PROBLEM DETAILS: Write out the passage on Auroville and its surrounding villages word for word, in full.

EXCERPT PROVIDED:
****************************************

Alfassa anointed Auroville, which is today home to around 3,300 residents , as “the city the Earth needs.” Travel there today, and you can’t miss the signboards emblazoned with the phrase. But Auroville’s growth from the founder to a few thousand was not an isolated phenomenon.
After Indian independence from British rule, a young nation-state tried to find its way on the world stage. Diplomatic ties with former colonizers seemed beneficial—and Auroville benefitted too. In the new world order the European Union, the French government, the Ford Foundation, and many private European and American citizens were keen to support this idyllic experiment with their money. Hippie culture was in the air and utopias seemed possible—their mission, even urgent. To build Auroville, Europeans and Americans—mostly white—came to Pondicherry , seduced by what the township and its leaders promised. Something different. Over time they hired Tamil people from the surrounding villages as construction labor. And as Auroville expanded, the township bought up more and more village lands that had previously been devoted to subsistence farming of groundnuts or cashew.
Today these villages—including Kuilapalayam, Moratandi, Edayanchavadi, Kottakarai, and Sanjeevnagar—are called the “bioregion” by Aurovillians. Depending on how you see it, they exist to service Auroville. As one village worker in a big Auroville farm told me, “Without Auroville there is nothing.”

****************************************

Images with keypoint coordinates:
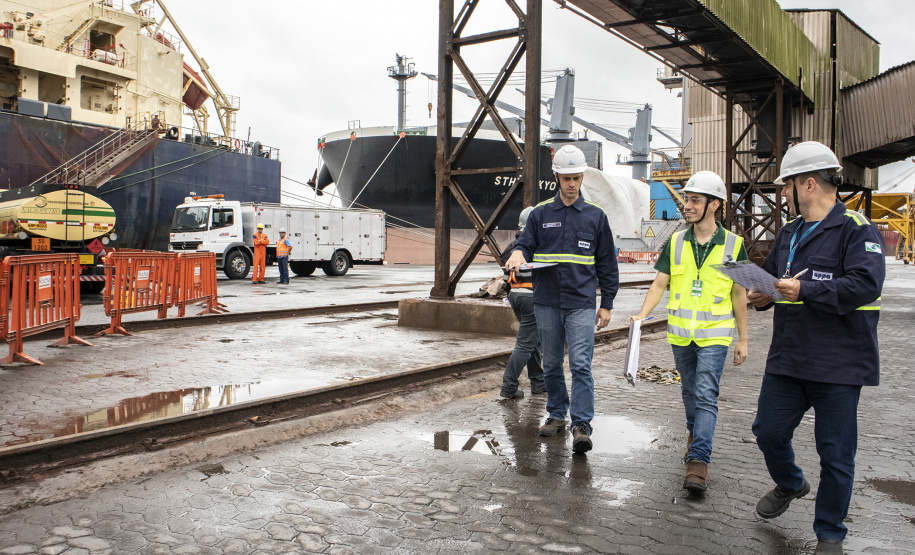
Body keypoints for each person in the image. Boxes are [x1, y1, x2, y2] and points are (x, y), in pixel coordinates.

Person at [747, 141, 884, 555]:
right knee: (767, 432)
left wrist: (805, 289)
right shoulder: (789, 232)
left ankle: (830, 534)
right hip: (788, 359)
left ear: (807, 184)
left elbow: (865, 284)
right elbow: (775, 281)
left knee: (835, 454)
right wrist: (762, 295)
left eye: (786, 186)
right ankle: (791, 483)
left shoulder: (856, 229)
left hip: (839, 364)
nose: (783, 194)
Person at [630, 170, 749, 493]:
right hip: (681, 335)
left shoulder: (734, 245)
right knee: (689, 392)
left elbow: (739, 294)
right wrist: (642, 315)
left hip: (715, 334)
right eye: (687, 199)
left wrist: (743, 339)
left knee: (706, 394)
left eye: (695, 200)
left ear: (714, 205)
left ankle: (698, 460)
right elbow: (660, 283)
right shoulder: (676, 242)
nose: (688, 205)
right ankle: (695, 433)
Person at [505, 144, 619, 454]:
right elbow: (524, 244)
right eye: (566, 178)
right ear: (557, 177)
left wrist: (607, 304)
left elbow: (607, 264)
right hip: (547, 301)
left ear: (582, 178)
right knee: (553, 363)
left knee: (581, 364)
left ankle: (581, 424)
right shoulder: (541, 214)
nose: (571, 184)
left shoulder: (596, 216)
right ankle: (557, 414)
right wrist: (519, 252)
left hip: (581, 302)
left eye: (576, 178)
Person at [499, 206, 546, 400]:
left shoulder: (513, 247)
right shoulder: (537, 243)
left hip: (515, 296)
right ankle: (509, 386)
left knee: (533, 341)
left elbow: (505, 274)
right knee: (526, 344)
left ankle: (538, 382)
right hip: (531, 296)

****************************************

TASK ANSWER:
Alfassa anointed Auroville, which is today home to around 3,300 residents , as “the city the Earth needs.” Travel there today, and you can’t miss the signboards emblazoned with the phrase. But Auroville’s growth from the founder to a few thousand was not an isolated phenomenon.
After Indian independence from British rule, a young nation-state tried to find its way on the world stage. Diplomatic ties with former colonizers seemed beneficial—and Auroville benefitted too. In the new world order the European Union, the French government, the Ford Foundation, and many private European and American citizens were keen to support this idyllic experiment with their money. Hippie culture was in the air and utopias seemed possible—their mission, even urgent. To build Auroville, Europeans and Americans—mostly white—came to Pondicherry , seduced by what the township and its leaders promised. Something different. Over time they hired Tamil people from the surrounding villages as construction labor. And as Auroville expanded, the township bought up more and more village lands that had previously been devoted to subsistence farming of groundnuts or cashew.
Today these villages—including Kuilapalayam, Moratandi, Edayanchavadi, Kottakarai, and Sanjeevnagar—are called the “bioregion” by Aurovillians. Depending on how you see it, they exist to service Auroville. As one village worker in a big Auroville farm told me, “Without Auroville there is nothing.”